StädteRegion Aachen beauftragt den bodengebundenen Rettungsdienst

Im Rahmen einer europaweiten Ausschreibung wurden jetzt der DRK Rettungsdienst Städteregion Aachen gGmbH und dem Malteser Hilfsdienst e.V. (MHD) mit dem bodengebundenen Rettungsdienst beauftragt. Kreisdirektorin Birgit Nolte und Vertreter der beiden Partner haben die Verträge für den Zeitraum vom 1. Oktober 2023 bis zum 1. Januar 2029 im Haus der StädteRegion Aachen unterzeichnet. „Für uns ist es von elementarer Bedeutung, dass wir für die Bürgerinnen und Bürger einen sehr gut funktionierenden Rettungsdienst haben“, betont die zuständige Dezernentin und Kreisdirektorin und fügt hinzu: „Deshalb freut es mich besonders, auch in den kommenden fünf Jahren bewährte und kompetente Partner an unserer Seite zu wissen.“ Im Rahmen des Vergabeverfahrens wurden die Bereiche „Nord und Mitte“ an die DRK gGmbH vergeben, wobei Teile der Leistungen durch die kooperierende Organisationen Johanniter-Unfall-Hilfe und MHD als Nachunternehmer erbracht werden. Der Bereich „Süd“ (Monschau, Roetgen, Simmerath) wurde an den MHD vergeben.

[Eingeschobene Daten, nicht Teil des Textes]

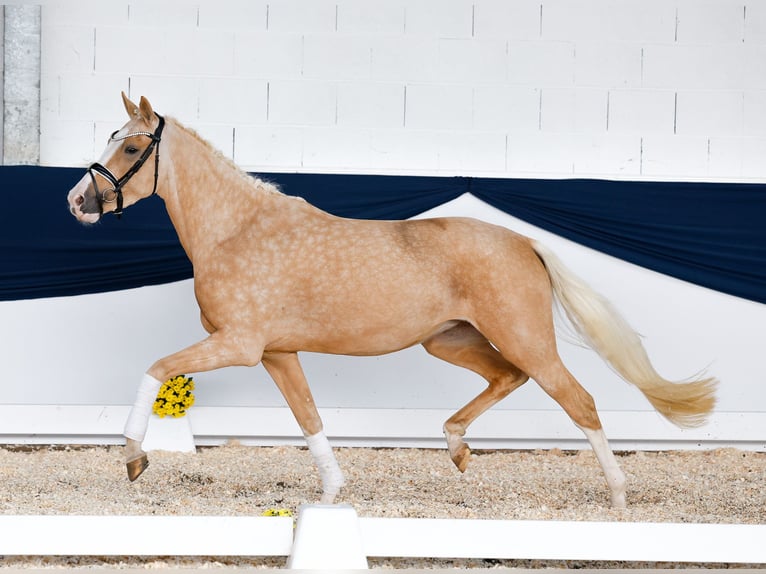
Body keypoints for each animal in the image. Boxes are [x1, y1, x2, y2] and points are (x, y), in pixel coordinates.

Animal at [67, 94, 720, 508]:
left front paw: (134, 457)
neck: (237, 231)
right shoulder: (277, 353)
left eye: (131, 149)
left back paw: (618, 495)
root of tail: (525, 243)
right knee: (506, 379)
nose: (78, 202)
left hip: (524, 338)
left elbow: (155, 368)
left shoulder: (238, 345)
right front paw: (333, 491)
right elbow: (309, 418)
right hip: (450, 340)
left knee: (578, 400)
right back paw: (457, 449)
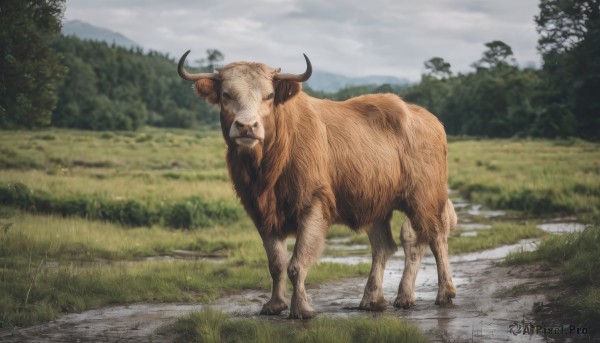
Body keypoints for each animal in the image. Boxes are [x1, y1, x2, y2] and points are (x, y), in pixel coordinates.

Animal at [176, 51, 458, 320]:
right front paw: (274, 305)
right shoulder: (261, 212)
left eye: (269, 95)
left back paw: (443, 293)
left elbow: (297, 263)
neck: (270, 164)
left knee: (434, 238)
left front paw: (301, 309)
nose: (247, 126)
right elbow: (276, 264)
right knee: (388, 246)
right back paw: (378, 299)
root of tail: (430, 119)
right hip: (377, 205)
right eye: (226, 94)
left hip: (424, 198)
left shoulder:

Die StädteRegion Aachen ist gesetzlich dazu verpflichtet, die Bevölkerung bedarfsgerecht und flächendeckend mit Leistungen der Notfallrettung zu versorgen. Dazu gehören die Versorgung im Rettungsdienst und Krankentransporte sowie die Durchführung von Interhospitaltransporten. Es geht aber nicht allein um die vielfältigen alltäglichen Einsätze. Im Ernstfall – zum Beispiel, wenn ein Bus verunglückt – muss auch eine größere Anzahl von Verletzten oder Kranken versorgt werden können. Dazu ist Personal ebenso erforderlich wie Fahrzeuge und Material – und das für 24 Stunden an sieben Tagen pro Woche. Die Anbieter hat die StädteRegion in einem sehr komplexen europaweiten Vergabeverfahren nach Qualität und Wirtschaftlichkeit ausgewählt.

Grundlage für die Verträge ist der seit dem 01.07.2022 geltende Rettungsdienstbedarfsplan. Dieser definiert unter anderem die Anzahl und Standorte der Rettungswachen sowie die Menge der erforderlichen Rettungswagen, Krankentransportwagen und Notarzt-Einsatzfahrzeuge. Aber auch Qualitätsanforderungen werden hier gesetzt.